Yo le llamo “el Código James Bond”: un hombre con licencia para matar, mentir, golpear, revolcarse en excesos y ahogarse en lujos, todo a nombre del bien. Naturalmente, un héroe. O podría llamarlo “el Código Iron Man”: Un megalómano archimillonario, comerciante de armas, que compensa su existencia abominable mediante una armadura (las soluciones contemporáneas siempre son tecnológicas o bélicas), con la que deja en escombros en cada entrega –con las mejores intenciones, claro– medio planeta. Es un súper-héroe.
A diferencia de Bond, plebeyo peón de una exemperatriz desvaída, Tony Stark es uno de los amos del actual Imperio. Pero la misma fórmula los justifica: mientras tus intenciones sean buenas y mientras conserves el status quo, podrás violar los valores que dices defender, y aplaudiremos.
Lo interesante no son estos personajes ficticios, sin embargo, sino comprobar que el Código Bond/Iron Man funciona en la vida real.

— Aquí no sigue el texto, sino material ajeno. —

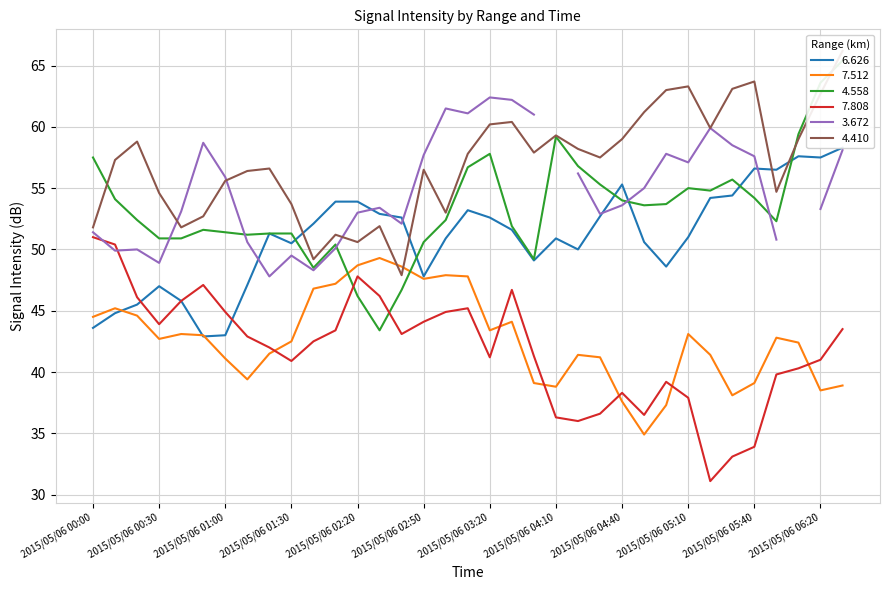

Read the 7.808 value at 2015/05/06 01:00.

44.9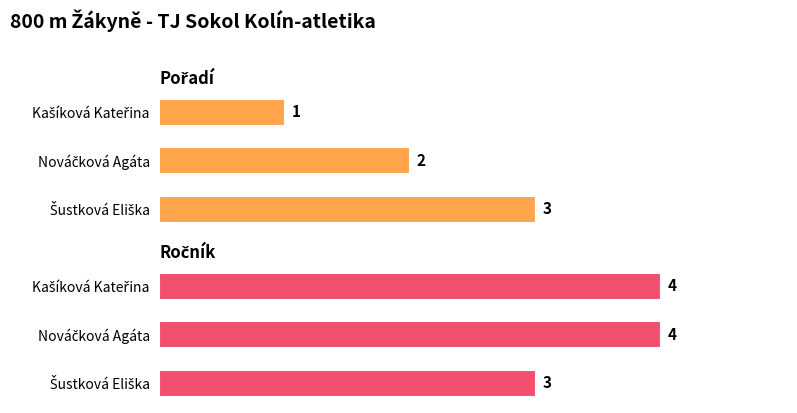

What is the difference between the maximum and minimum values in the Ročník series?

1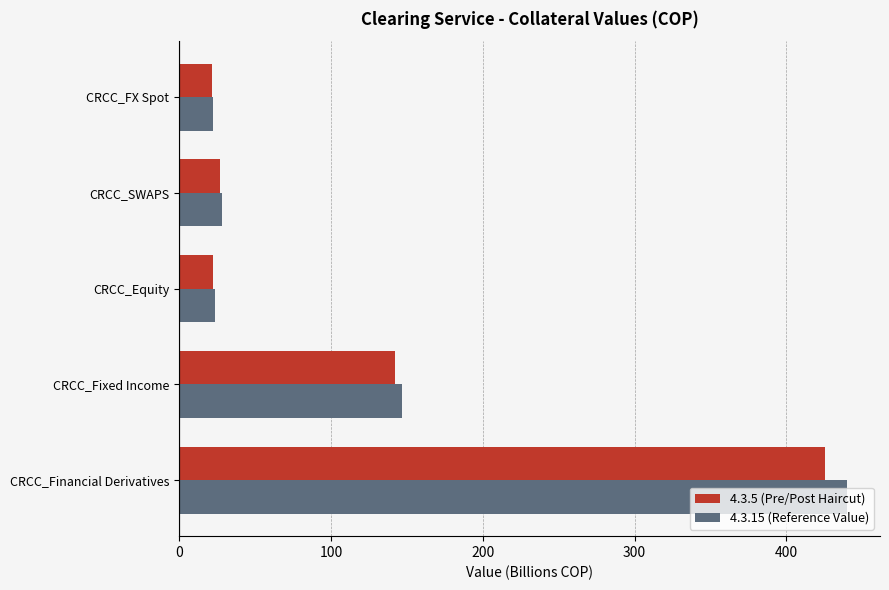

At which label is 4.3.15 (Reference Value) closest to 231?

CRCC_Fixed Income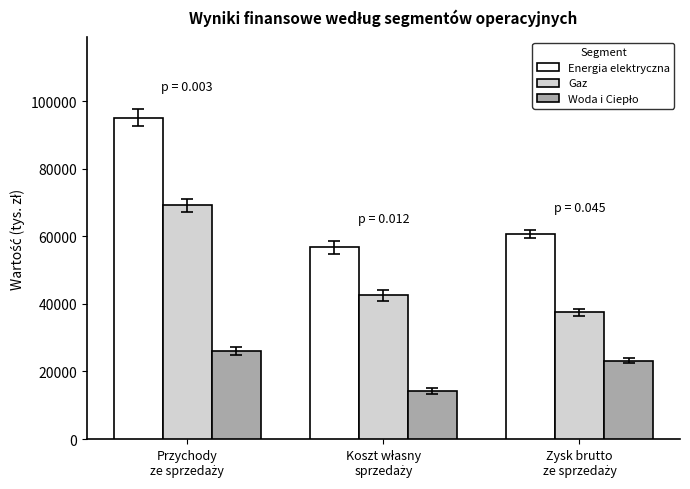

What is the difference between the maximum and second lowest values in the Energia elektryczna series?

34389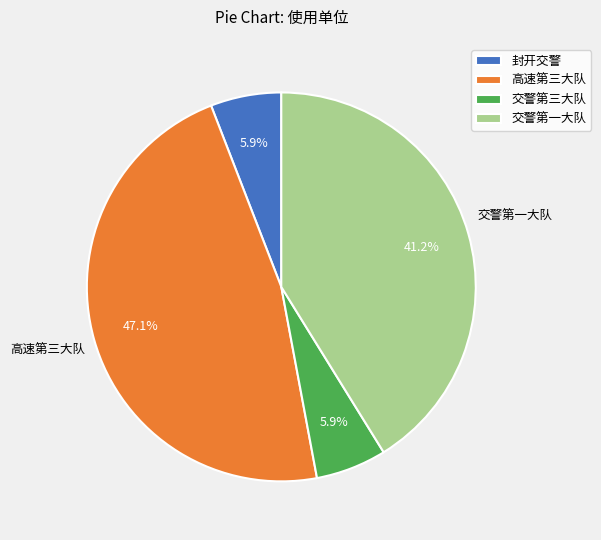

Is there a majority slice in this chart?

No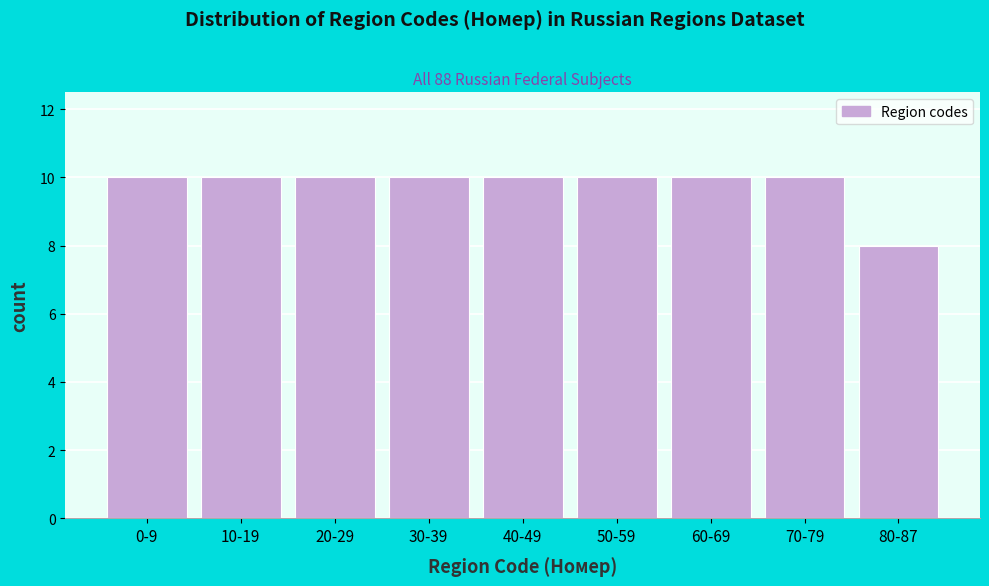

Reading left to right, what are all the values shown in this chart?

0-9=10	10-19=10	20-29=10	30-39=10	40-49=10	50-59=10	60-69=10	70-79=10	80-87=8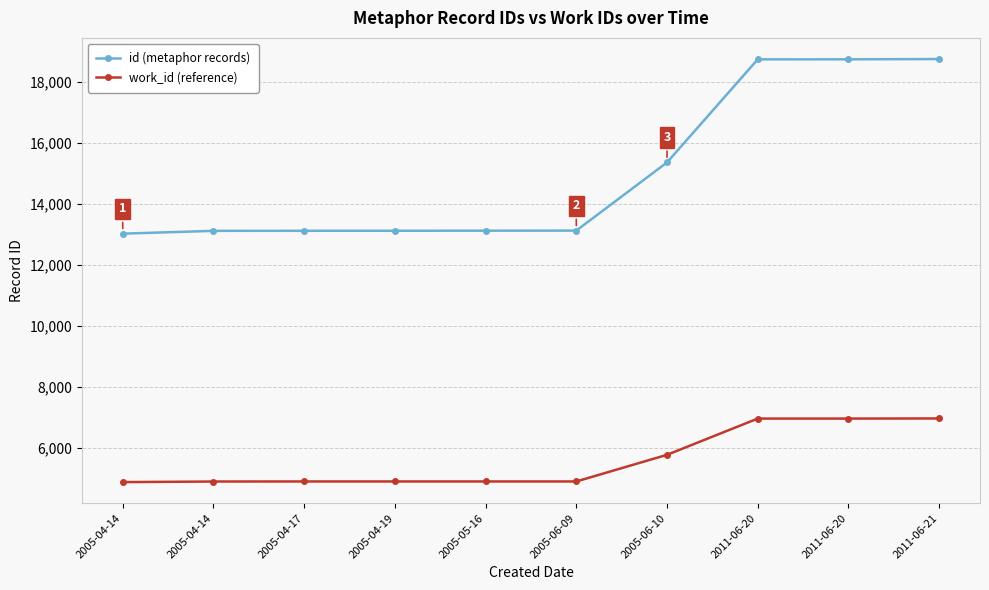

Is this an area chart (filled region under the line)?

No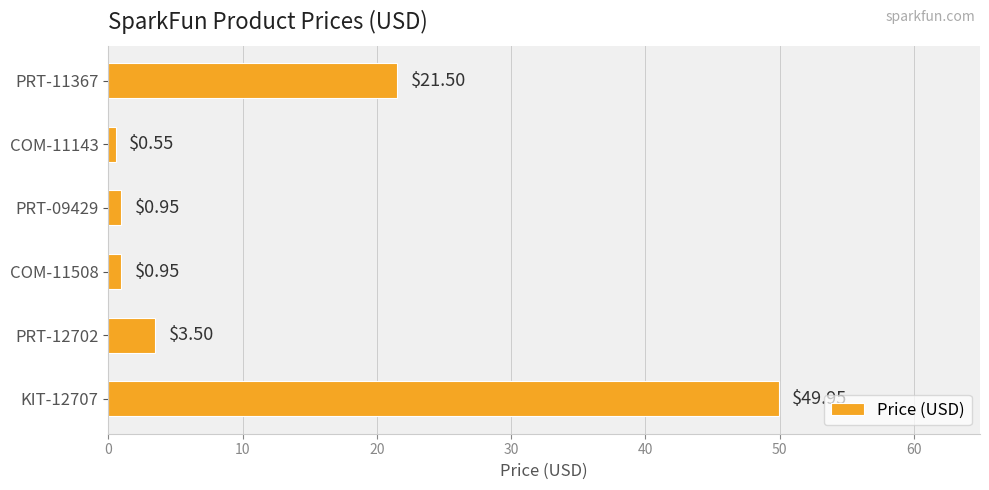

What is the difference between the maximum and minimum values?

49.4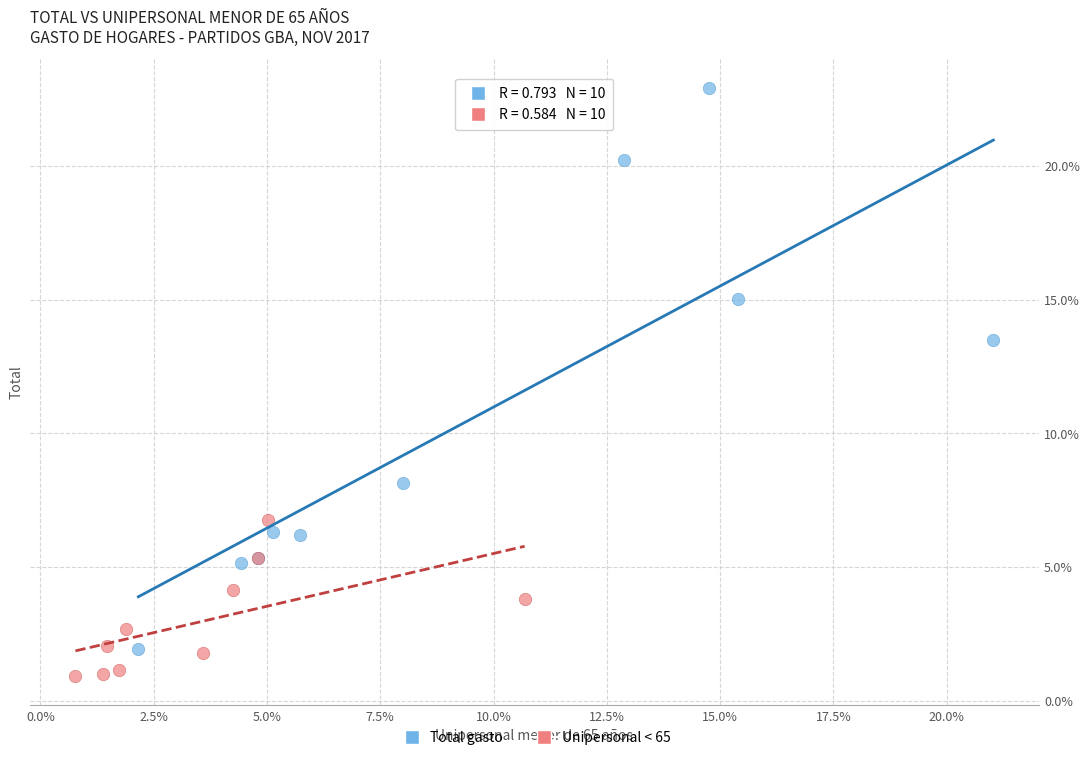

Which series has the largest Y range (max minus min)?

Total gasto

Es decir, alegar una buena causa nos da permiso para actuar a contravía de lo que predicamos; porque, en última instancia, de esa manera contribuimos a que nada fundamental cambie. Así, nos encontramos con algunos defensores de derechos que maltratan a sus subordinados, con algunos ambientalistas cuyo tren de vida demanda más energía fósil que un distrito rural, con algunas organizaciones para la naturaleza que consumen (y regalan) cerros de plástico. Probablemente, todos se sienten héroes. Gracias al Código, justo cuando traicionamos nuestras buenas intenciones públicas, nos sentimos mejor con nosotros mismos, porque predicamos aquello que estamos traicionando. Es una falacia circular, por supuesto.
Todos aconsejamos cosas que no hacemos y sucumbimos a algunas tentaciones. Pero no es a la “carne débil” ni a hipocresías individuales a lo que me refiero, sino a un mecanismo social, por el cual se nos permite embadurnarnos de contradicciones; siempre que no pongamos en tela de juicio al entramado donde nos movemos.
Es una regla de convivencia perfeccionada entre las clases educadas y privilegiadas; donde –lamentablemente– se entremezclan los egoístas, los malintencionados y los buenos: Somos cooperativamente incoherentes; pero es intolerable preguntar por qué lo hacemos. Y sin embargo, está claro: cada vez que compro una bebida descartable, sé exactamente adónde va la botella y adónde va el dinero. Cada vez que regalo un globo de plástico brillante, sé que puede acabar matando a una tortuga. Cada vez que tomo un avión hacia un evento, sé que estoy contribuyendo al calentamiento global y quién obtiene los réditos. Nadie, a estas alturas, es tan ignorante como para no saberlo.
La solución no requiere moralina, parálisis puristas ni golpes de pecho. A nivel individual y organizacional, establezcamos metas sinceras y significativas de reducción de las contradicciones entre nuestro discurso y nuestro funcionamiento. Conversemos en familia y con colegas, definamos criterios (es mejor evitar que compensar; no tengo que subir a todo vuelo). Hagamos públicos nuestros compromisos y busquemos maneras transparentes de darles seguimiento. Participemos en movimientos sociales, para fortalecerlos desde dentro. E inventemos, paso a paso, un mundo donde los héroes no respondan a códigos perversos.